Assis sur les bancs de l’église, Arnaud ressentit de nouveau la longue hampe de Hugues le pénétrer, lente mais déterminée. Il le sentait en lui aussi clairement que si c’était le cas actuellement. Il avait son odeur dans les narines, ses ongles dans sa chair, ses râles rauques dans ses oreilles. Le visage d’Arnaud devint subitement pâle, et il se sentit encore plus malade quand il réalisa que ces quelques sensations avaient fait naître de nouveaux désirs en lui.

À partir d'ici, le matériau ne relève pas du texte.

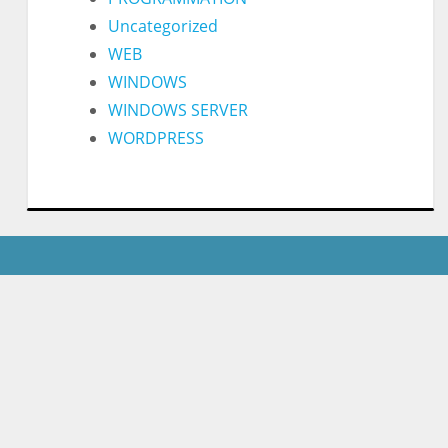
Uncategorized
WEB
WINDOWS
WINDOWS SERVER
WORDPRESS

La fin de la messe vint comme une délivrance : il voulait sortir de là, quitter l’étreinte douce et miséricordieuse d’un Dieu qui aurait dû le mépriser. Il voulait se réfugier dans la honte et l’auto-apitoiement jusqu’à ce qu’il soit fatigué de s’entendre dire qu’il était sale et indigne. Heureusement ne travaillait-il pas aujourd’hui, il aurait tout le loisir de sortir le précieux journal d’Anne-Lise de sa chambre pour aller s’isoler sur le surplomb près du moulin, et observer l’océan en s’imprégnant de ses mots. Peut-être elle saura le divertir de ses propres frasques, quitte à devoir invoquer les animaux sauvages qui vivaient tout près d’eux, et qui, s’ils se décidaient à sortir des bois, pouvaient tous venir les dévorer.

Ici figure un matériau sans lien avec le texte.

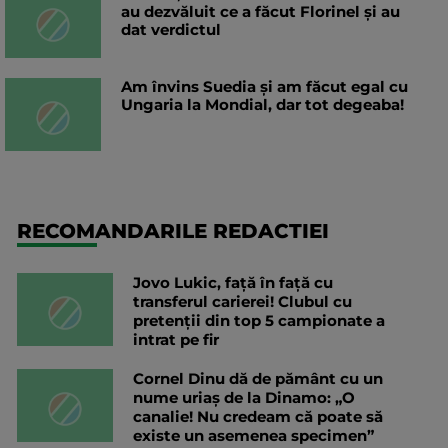
au dezvăluit ce a făcut Florinel și au
dat verdictul
Am învins Suedia și am făcut egal cu
Ungaria la Mondial, dar tot degeaba!
RECOMANDARILE REDACTIEI
Jovo Lukic, față în față cu
transferul carierei! Clubul cu
pretenții din top 5 campionate a
intrat pe fir
Cornel Dinu dă de pământ cu un
nume uriaș de la Dinamo: „O
canalie! Nu credeam că poate să
existe un asemenea specimen”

Anne-Lise n’avait malheureusement pas grand-chose à lui raconter : elle lui narrait les heures du lever et du coucher de chacun, les offices, les marchandises qui transitaient par Châtillon, les messes du Père Henri. Sa vie avait été plus simple que celle d’Arnaud, et ce dernier s’en réjouissait. Le récit ordinaire de cette jeune femme lui rappelait que le domaine n’avait pas toujours été ainsi, aussi perturbant et malsain. Elle était la preuve qu’il n’avait pas toujours souillé les gens qui y vivaient, et que rien de ce qu’Arnaud avait vécu n’était inéluctable. Il referma le journal, le rangea dans sa poche intérieure et se prit à observer la mer qui s’étendait devant lui. Elle était d’un bleu impossible, et son étendue infinie résonnait comme un appel à la liberté en même temps qu’un autre type de chaîne. Arnaud pouvait aller et venir à sa guise, mais il se sentait prisonnier de cette île et de ce domaine, bien plus sûrement que s’il avait été mis aux fers. Avec un soupir, il se releva, et repartit vers l’auberge où il avait toujours sa chambre. Il avait appris récemment que les maisons individuelles étaient réservées aux couples et aux familles. Il n’était pas près de se sortir de ce dortoir amélioré.